It can be understood that the fault analysis device in this embodiment may perform image feature extraction on the image monitoring data after preprocessing by performing preprocessing on the image monitoring data, and accurately identify whether an abnormality exists in the monitored image of the target liquid supply skid by using the extracted image feature vector and the initial feature vector, and if the abnormality exists, locate the fault based on the image feature difference information.

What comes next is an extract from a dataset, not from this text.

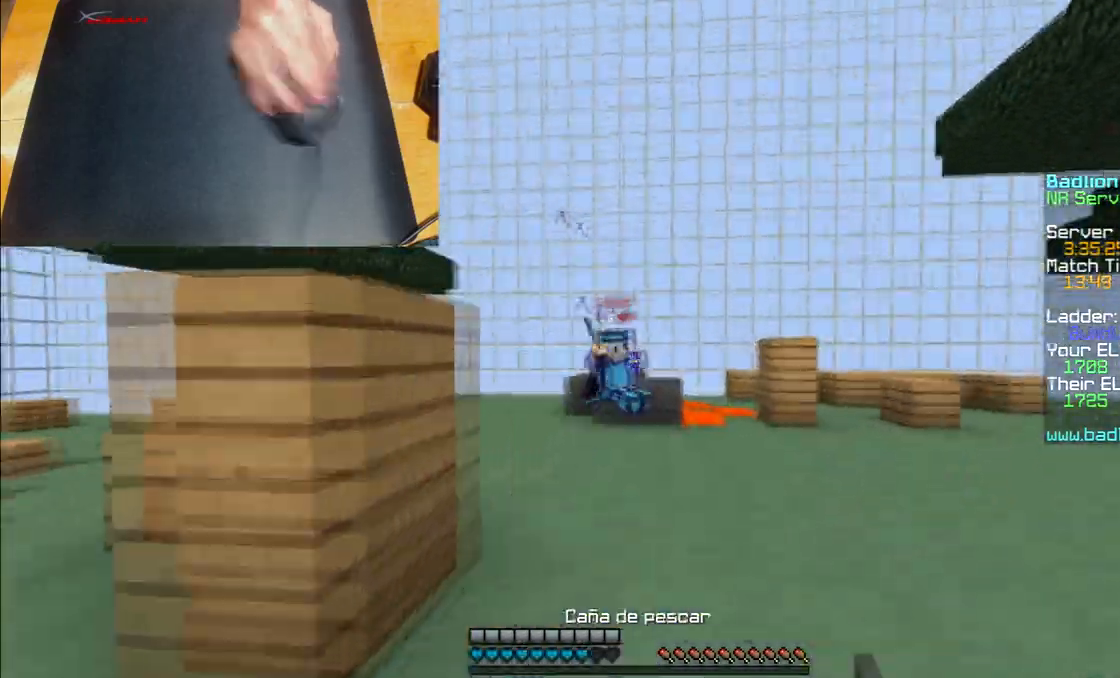
{"keys": ["d", "w"], "mouse": [], "events": [[134, "mouse_right", "down"], [201, "mouse_right", "up"], [267, "mouse_right", "down"], [334, "mouse_right", "up"]]}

In a specific implementation, the fault analysis device may perform rasterization processing on a monitored image corresponding to the image monitored data to obtain a plurality of target grids, perform feature extraction on the plurality of target grids respectively to obtain target grid feature vectors corresponding to each target grid, extract an initial image in a pre-constructed image feature library, perform raster processing on the initial image to obtain a plurality of initial grids, perform feature extraction on the plurality of initial grids respectively to obtain an initial grid feature vector, and compare the target grid feature vector with the initial grid feature vector based on pixel coordinates of each target grid and pixel coordinates of each initial grid to obtain feature difference information between each target grid and each initial grid.
According to the embodiment, image feature extraction is carried out on the image monitoring data to obtain image feature vectors corresponding to the modules, initial feature vectors corresponding to the modules are obtained based on a pre-constructed image feature library, the image feature vectors are compared with the initial feature vectors to obtain image feature difference information, and fault analysis is carried out on the target liquid supply sledge based on the image feature difference information; because the image monitoring is carried out on the target liquid supply sledge, the image feature extraction is carried out on the collected image monitoring data, and the image feature vector is compared with the initial feature vector in the image feature library, so that the image feature difference information is obtained, whether the target liquid supply sledge has faults or not is accurately judged based on the image feature difference information, and therefore the fault analysis efficiency and the timeliness of the fault analysis are improved.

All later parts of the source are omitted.